_WORK TO BE COMPLETED:_ Everything in the entries below must be output exactly, apart from the pictures.

_ENTRIES PROVIDED:_
[Start of section]

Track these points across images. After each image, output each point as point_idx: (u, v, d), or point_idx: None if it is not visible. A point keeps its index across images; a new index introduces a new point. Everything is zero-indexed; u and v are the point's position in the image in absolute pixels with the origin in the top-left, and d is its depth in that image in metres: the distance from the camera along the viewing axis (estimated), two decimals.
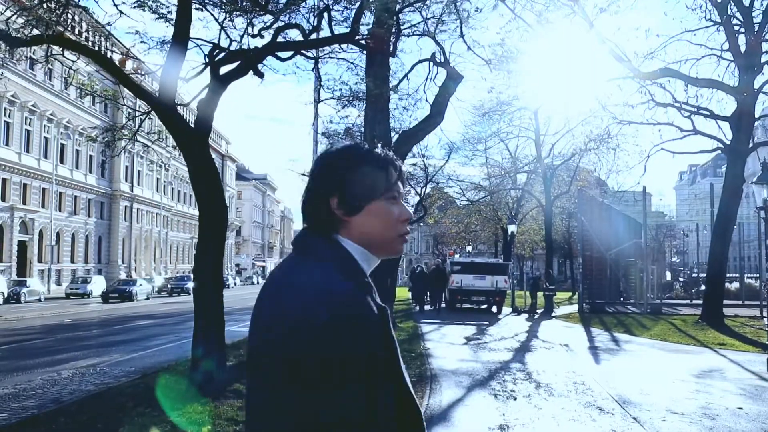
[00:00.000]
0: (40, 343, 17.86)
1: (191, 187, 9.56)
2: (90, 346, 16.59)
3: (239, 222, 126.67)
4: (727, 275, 26.99)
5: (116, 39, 12.81)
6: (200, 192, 9.15)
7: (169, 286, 59.06)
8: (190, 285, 48.29)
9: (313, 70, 13.13)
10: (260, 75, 10.58)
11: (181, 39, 8.51)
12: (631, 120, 25.06)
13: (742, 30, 22.31)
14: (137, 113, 12.32)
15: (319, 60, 13.71)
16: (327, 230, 1.53)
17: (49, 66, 15.98)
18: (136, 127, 12.78)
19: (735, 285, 34.89)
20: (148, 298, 49.47)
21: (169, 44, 9.15)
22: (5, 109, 50.93)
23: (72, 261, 63.03)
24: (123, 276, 68.97)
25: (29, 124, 54.08)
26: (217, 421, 7.26)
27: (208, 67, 9.41)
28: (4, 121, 51.00)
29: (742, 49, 22.06)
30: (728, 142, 22.74)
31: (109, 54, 10.87)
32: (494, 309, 28.46)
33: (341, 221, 1.53)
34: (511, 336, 18.09)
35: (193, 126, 9.28)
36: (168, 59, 8.87)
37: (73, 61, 11.11)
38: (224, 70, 9.43)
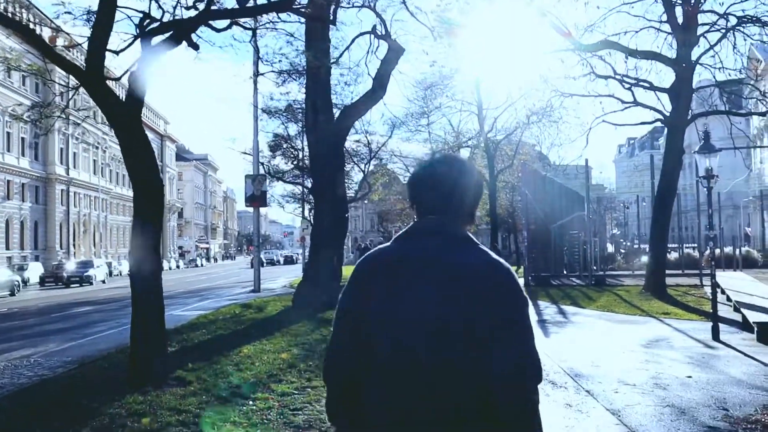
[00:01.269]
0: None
1: (124, 164, 9.06)
2: (25, 336, 15.91)
3: (181, 204, 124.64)
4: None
5: (38, 9, 12.05)
6: (133, 169, 8.66)
7: (63, 274, 47.71)
8: (94, 272, 47.88)
9: (251, 41, 12.63)
10: (195, 47, 10.09)
11: (107, 6, 8.01)
12: (572, 93, 25.13)
13: (680, 1, 22.48)
14: (66, 89, 11.62)
15: (257, 31, 13.22)
16: (469, 224, 2.17)
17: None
18: (65, 104, 12.10)
19: (674, 255, 35.52)
20: (104, 281, 48.98)
21: (94, 14, 8.60)
22: None
23: (7, 248, 61.03)
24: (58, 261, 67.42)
25: None
26: (158, 411, 6.90)
27: (139, 39, 8.89)
28: None
29: (680, 21, 22.24)
30: (668, 114, 22.98)
31: (32, 27, 10.22)
32: None
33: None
34: None
35: (124, 100, 8.76)
36: (94, 29, 8.33)
37: None
38: (156, 41, 8.92)
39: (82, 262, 51.70)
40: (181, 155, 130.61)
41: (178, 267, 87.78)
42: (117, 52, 9.26)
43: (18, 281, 38.48)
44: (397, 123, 36.03)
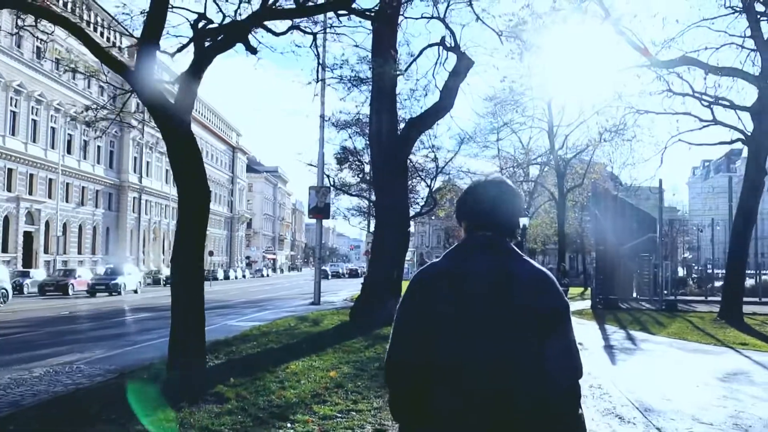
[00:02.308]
0: (27, 336, 17.19)
1: (171, 168, 8.79)
2: (77, 341, 15.90)
3: (250, 214, 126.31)
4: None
5: (101, 7, 11.97)
6: (180, 175, 8.39)
7: (88, 281, 42.42)
8: (122, 281, 41.36)
9: (311, 46, 12.32)
10: (253, 51, 9.83)
11: (158, 5, 7.77)
12: (648, 110, 24.18)
13: (765, 17, 21.41)
14: (123, 92, 11.49)
15: (319, 36, 12.91)
16: (513, 238, 2.41)
17: (56, 56, 15.32)
18: (121, 106, 11.99)
19: (751, 281, 33.92)
20: (136, 291, 43.36)
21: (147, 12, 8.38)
22: (11, 98, 50.43)
23: (79, 252, 62.54)
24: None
25: (36, 114, 53.51)
26: (189, 430, 6.52)
27: (194, 41, 8.65)
28: (11, 111, 50.49)
29: (766, 36, 21.15)
30: (749, 134, 21.87)
31: (92, 27, 10.13)
32: None
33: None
34: None
35: (174, 102, 8.51)
36: (145, 27, 8.11)
37: (48, 32, 10.35)
38: (210, 43, 8.66)
39: (111, 269, 45.93)
40: (252, 167, 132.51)
41: (244, 276, 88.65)
42: (172, 54, 9.04)
43: (6, 290, 31.26)
44: (465, 138, 35.36)
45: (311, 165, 32.14)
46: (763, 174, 21.43)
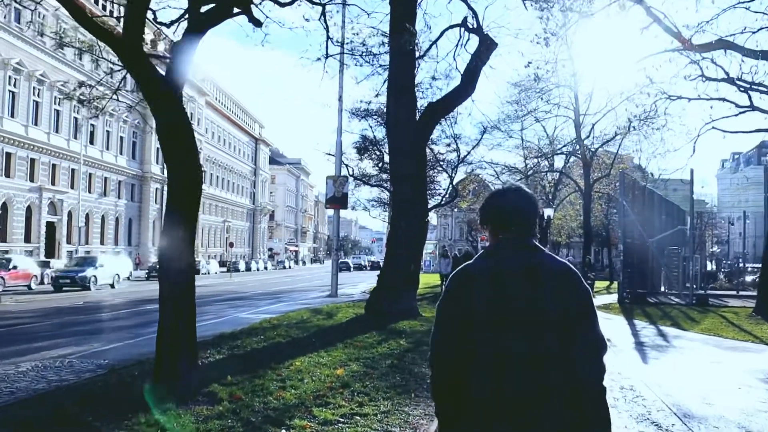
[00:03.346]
0: (28, 328, 16.60)
1: (160, 146, 8.02)
2: (80, 332, 15.26)
3: (272, 206, 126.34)
4: None
5: None
6: (170, 152, 7.63)
7: (49, 274, 37.76)
8: (92, 274, 35.28)
9: (319, 19, 11.46)
10: (257, 23, 9.06)
11: None
12: (680, 95, 23.02)
13: None
14: (120, 68, 10.74)
15: (331, 9, 12.05)
16: (534, 237, 2.70)
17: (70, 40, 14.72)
18: (117, 85, 11.28)
19: None
20: (112, 285, 37.33)
21: None
22: (34, 88, 50.24)
23: (102, 243, 62.50)
24: (153, 259, 68.66)
25: (59, 104, 53.23)
26: None
27: (189, 10, 7.90)
28: (33, 101, 50.31)
29: None
30: None
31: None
32: None
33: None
34: None
35: (165, 74, 7.76)
36: None
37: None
38: (206, 9, 7.90)
39: (80, 260, 40.00)
40: (275, 159, 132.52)
41: (266, 268, 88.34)
42: (168, 25, 8.31)
43: (118, 275, 33.64)
44: (489, 127, 34.35)
45: (330, 154, 31.40)
46: None
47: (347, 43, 11.74)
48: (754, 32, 21.66)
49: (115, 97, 11.53)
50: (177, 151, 7.57)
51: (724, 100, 22.10)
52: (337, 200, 27.81)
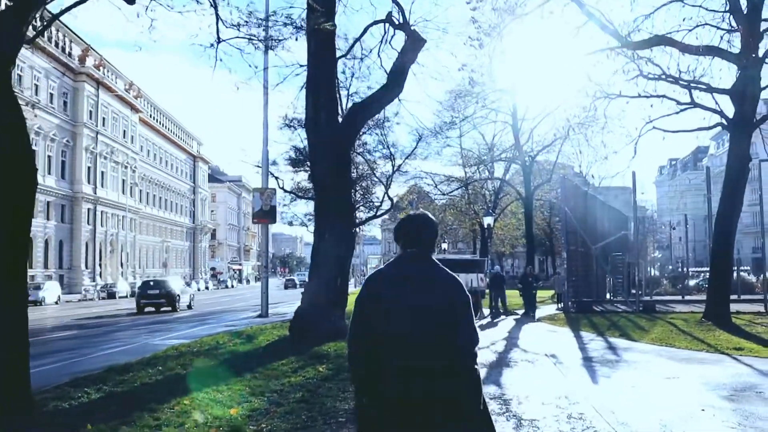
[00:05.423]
0: None
1: None
2: None
3: (213, 225, 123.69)
4: None
5: None
6: None
7: None
8: None
9: None
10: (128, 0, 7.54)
11: None
12: (620, 93, 22.08)
13: None
14: None
15: None
16: (432, 252, 3.53)
17: None
18: None
19: None
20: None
21: None
22: None
23: (30, 266, 59.34)
24: (87, 281, 65.70)
25: None
26: None
27: None
28: None
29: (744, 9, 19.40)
30: (730, 117, 20.06)
31: None
32: None
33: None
34: (487, 345, 14.98)
35: None
36: None
37: None
38: None
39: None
40: (215, 177, 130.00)
41: (207, 288, 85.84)
42: None
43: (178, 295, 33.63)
44: (424, 134, 32.99)
45: (258, 166, 29.63)
46: (747, 159, 19.60)
47: (243, 25, 10.13)
48: (690, 30, 20.93)
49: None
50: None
51: (665, 97, 21.27)
52: (265, 214, 25.94)
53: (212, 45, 10.80)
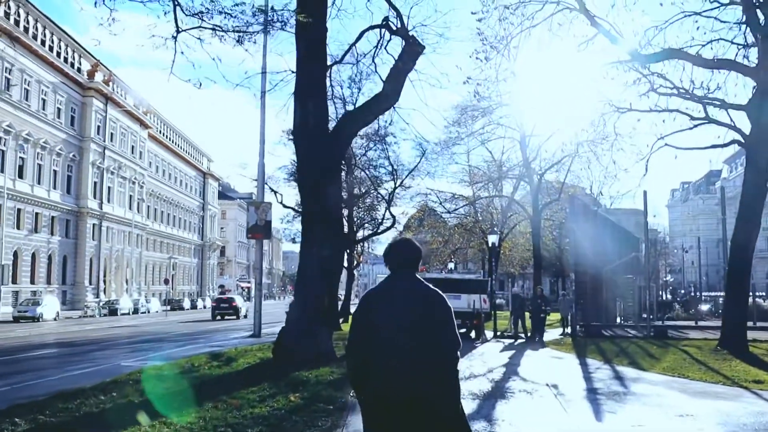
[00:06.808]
0: None
1: None
2: None
3: (222, 242, 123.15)
4: None
5: None
6: None
7: None
8: None
9: None
10: None
11: None
12: (631, 107, 21.08)
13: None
14: None
15: None
16: (417, 271, 4.16)
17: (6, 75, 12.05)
18: None
19: None
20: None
21: None
22: None
23: (32, 282, 58.68)
24: (90, 297, 64.81)
25: None
26: None
27: None
28: None
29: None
30: (747, 134, 19.04)
31: None
32: (472, 334, 24.04)
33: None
34: (484, 373, 13.88)
35: None
36: None
37: None
38: None
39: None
40: (225, 194, 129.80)
41: (204, 306, 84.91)
42: None
43: None
44: (428, 150, 32.02)
45: (255, 180, 28.67)
46: (765, 179, 18.49)
47: (205, 13, 9.16)
48: (703, 45, 19.97)
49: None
50: None
51: (678, 111, 20.26)
52: (260, 229, 24.80)
53: (173, 36, 9.84)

[End of section]

_SOLUTION:_
Track these points across images. After each image, output each point as point_idx: (u, v, d), or point_idx: None if it is not visible. A point keeps its index across images; a new index introduces a new point. Everything is zero-indexed; u and v are the point's position in the image in absolute pixels with the origin in the top-left, and d is its depth in that image in metres: the distance from the camera along the viewing axis (estimated), two decimals.
[00:00.000]
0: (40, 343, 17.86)
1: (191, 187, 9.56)
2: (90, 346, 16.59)
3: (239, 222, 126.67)
4: (727, 275, 26.99)
5: (116, 39, 12.81)
6: (200, 192, 9.15)
7: (169, 286, 59.06)
8: (190, 285, 48.29)
9: (313, 70, 13.13)
10: (260, 75, 10.58)
11: (181, 39, 8.51)
12: (631, 120, 25.06)
13: (742, 30, 22.31)
14: (137, 113, 12.32)
15: (319, 60, 13.71)
16: (327, 230, 1.53)
17: (49, 66, 15.98)
18: (136, 127, 12.78)
19: (735, 285, 34.89)
20: (148, 298, 49.47)
21: (169, 44, 9.15)
22: (5, 109, 50.93)
23: (72, 261, 63.03)
24: (123, 276, 68.97)
25: (29, 124, 54.08)
26: (217, 421, 7.26)
27: (208, 67, 9.41)
28: (4, 121, 51.00)
29: (742, 49, 22.06)
30: (728, 142, 22.74)
31: (109, 54, 10.87)
32: (494, 309, 28.46)
33: (341, 221, 1.53)
34: (511, 336, 18.09)
35: (193, 126, 9.28)
36: (168, 59, 8.87)
37: (73, 61, 11.11)
38: (224, 70, 9.43)
[00:01.269]
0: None
1: (124, 164, 9.06)
2: (25, 336, 15.91)
3: (181, 204, 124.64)
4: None
5: (38, 9, 12.05)
6: (133, 169, 8.66)
7: (63, 274, 47.71)
8: (94, 272, 47.88)
9: (251, 41, 12.63)
10: (195, 47, 10.09)
11: (107, 6, 8.01)
12: (572, 93, 25.13)
13: (680, 1, 22.48)
14: (66, 89, 11.62)
15: (257, 31, 13.22)
16: (469, 224, 2.17)
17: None
18: (65, 104, 12.10)
19: (674, 255, 35.52)
20: (104, 281, 48.98)
21: (94, 14, 8.60)
22: None
23: (7, 248, 61.03)
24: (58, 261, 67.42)
25: None
26: (158, 411, 6.90)
27: (139, 39, 8.89)
28: None
29: (680, 21, 22.24)
30: (668, 114, 22.98)
31: (32, 27, 10.22)
32: None
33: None
34: None
35: (124, 100, 8.76)
36: (94, 29, 8.33)
37: None
38: (156, 41, 8.92)
39: (82, 262, 51.70)
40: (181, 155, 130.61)
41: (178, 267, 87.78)
42: (117, 52, 9.26)
43: (18, 281, 38.48)
44: (397, 123, 36.03)
[00:02.308]
0: (27, 336, 17.19)
1: (171, 168, 8.79)
2: (77, 341, 15.90)
3: (250, 214, 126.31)
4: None
5: (101, 7, 11.97)
6: (180, 175, 8.39)
7: (88, 281, 42.42)
8: (122, 281, 41.36)
9: (311, 46, 12.32)
10: (253, 51, 9.83)
11: (158, 5, 7.77)
12: (648, 110, 24.18)
13: (765, 17, 21.41)
14: (123, 92, 11.49)
15: (319, 36, 12.91)
16: (513, 238, 2.41)
17: (56, 56, 15.32)
18: (121, 106, 11.99)
19: (751, 281, 33.92)
20: (136, 291, 43.36)
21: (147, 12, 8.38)
22: (11, 98, 50.43)
23: (79, 252, 62.54)
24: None
25: (36, 114, 53.51)
26: (189, 430, 6.52)
27: (194, 41, 8.65)
28: (11, 111, 50.49)
29: (766, 36, 21.15)
30: (749, 134, 21.87)
31: (92, 27, 10.13)
32: None
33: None
34: None
35: (174, 102, 8.51)
36: (145, 27, 8.11)
37: (48, 32, 10.35)
38: (210, 43, 8.66)
39: (111, 269, 45.93)
40: (252, 167, 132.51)
41: (244, 276, 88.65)
42: (172, 54, 9.04)
43: (6, 290, 31.26)
44: (465, 138, 35.36)
45: (311, 165, 32.14)
46: (763, 174, 21.43)
[00:03.346]
0: (28, 328, 16.60)
1: (160, 146, 8.02)
2: (80, 332, 15.26)
3: (272, 206, 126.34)
4: None
5: None
6: (170, 152, 7.63)
7: (49, 274, 37.76)
8: (92, 274, 35.28)
9: (319, 19, 11.46)
10: (257, 23, 9.06)
11: None
12: (680, 95, 23.02)
13: None
14: (120, 68, 10.74)
15: (331, 9, 12.05)
16: (534, 237, 2.70)
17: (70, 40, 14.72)
18: (117, 85, 11.28)
19: None
20: (112, 285, 37.33)
21: None
22: (34, 88, 50.24)
23: (102, 243, 62.50)
24: (153, 259, 68.66)
25: (59, 104, 53.23)
26: None
27: (189, 10, 7.90)
28: (33, 101, 50.31)
29: None
30: None
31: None
32: None
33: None
34: None
35: (165, 74, 7.76)
36: None
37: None
38: (206, 9, 7.90)
39: (80, 260, 40.00)
40: (275, 159, 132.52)
41: (266, 268, 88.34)
42: (168, 25, 8.31)
43: (118, 275, 33.64)
44: (489, 127, 34.35)
45: (330, 154, 31.40)
46: None
47: (347, 43, 11.74)
48: (754, 32, 21.66)
49: (115, 97, 11.53)
50: (177, 151, 7.57)
51: (724, 100, 22.10)
52: (337, 200, 27.81)
[00:05.423]
0: None
1: None
2: None
3: (213, 225, 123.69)
4: None
5: None
6: None
7: None
8: None
9: None
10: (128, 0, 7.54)
11: None
12: (620, 93, 22.08)
13: None
14: None
15: None
16: (432, 252, 3.53)
17: None
18: None
19: None
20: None
21: None
22: None
23: (30, 266, 59.34)
24: (87, 281, 65.70)
25: None
26: None
27: None
28: None
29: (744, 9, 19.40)
30: (730, 117, 20.06)
31: None
32: None
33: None
34: (487, 345, 14.98)
35: None
36: None
37: None
38: None
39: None
40: (215, 177, 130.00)
41: (207, 288, 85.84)
42: None
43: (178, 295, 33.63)
44: (424, 134, 32.99)
45: (258, 166, 29.63)
46: (747, 159, 19.60)
47: (243, 25, 10.13)
48: (690, 30, 20.93)
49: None
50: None
51: (665, 97, 21.27)
52: (265, 214, 25.94)
53: (212, 45, 10.80)
[00:06.808]
0: None
1: None
2: None
3: (222, 242, 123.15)
4: None
5: None
6: None
7: None
8: None
9: None
10: None
11: None
12: (631, 107, 21.08)
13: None
14: None
15: None
16: (417, 271, 4.16)
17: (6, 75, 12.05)
18: None
19: None
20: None
21: None
22: None
23: (32, 282, 58.68)
24: (90, 297, 64.81)
25: None
26: None
27: None
28: None
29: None
30: (747, 134, 19.04)
31: None
32: (472, 334, 24.04)
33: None
34: (484, 373, 13.88)
35: None
36: None
37: None
38: None
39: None
40: (225, 194, 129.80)
41: (204, 306, 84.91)
42: None
43: None
44: (428, 150, 32.02)
45: (255, 180, 28.67)
46: (765, 179, 18.49)
47: (205, 13, 9.16)
48: (703, 45, 19.97)
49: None
50: None
51: (678, 111, 20.26)
52: (260, 229, 24.80)
53: (173, 36, 9.84)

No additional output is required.